Acute insomnia appears in 30-40% of adults and chronic or severe insomnia in 10-15%.
Insomnia increases with age and is more common in women.
Acute insomnia is often caused by emotional or physical discomfort : stress, illness or disturbances, such as noise, light and temperature.
Chronic insomnia can be caused by many different factors singly or in combination and has often to do with health problems for instance mental or psychiatric disorders.
Medication of sleep disorders.
Hypnotic medication is meant for short-term management of insomnia, until the underlying problem is controlled. Sometimes antidepressants are prescribed for insomnia. Because of their sedating effect they improve insomnia, but should only be used if the insomnia is associated with psychiatric disorders or a previous history of substance abuse.
The use of melatonin for sleep-related disorders and shifting the circadian rhythms is still unclear: scientific studies have shown inconsistent results.
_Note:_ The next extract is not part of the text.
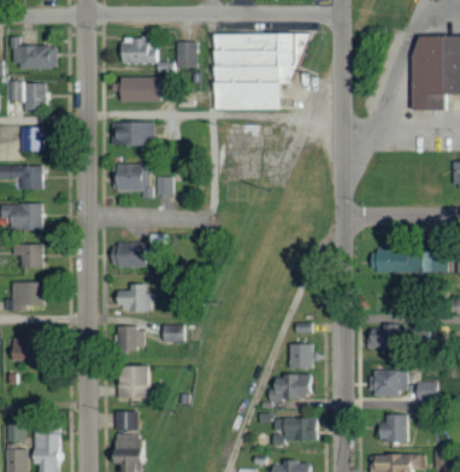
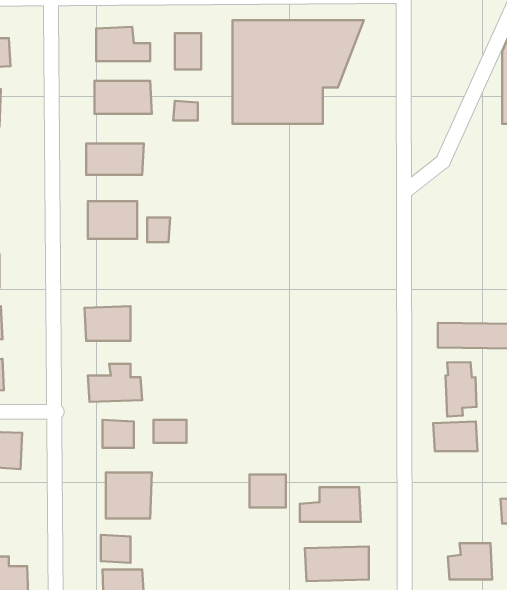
building: none -> [446,362,476,416]
building: [284,344,311,368] -> [250,475,286,508]
building: [367,371,405,394] -> none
This is also the case with tryptophan and many other herbal preparations.
The older barbiturates are not longer recommended because of their narrow therapeutic ratio.
The group of products most prescribed and effective are benzodiazepines.
The differences between products to induce and maintain sleep are based on their absorption and elimination. Residual next-day effect (hang-over) varies with elimination half-life.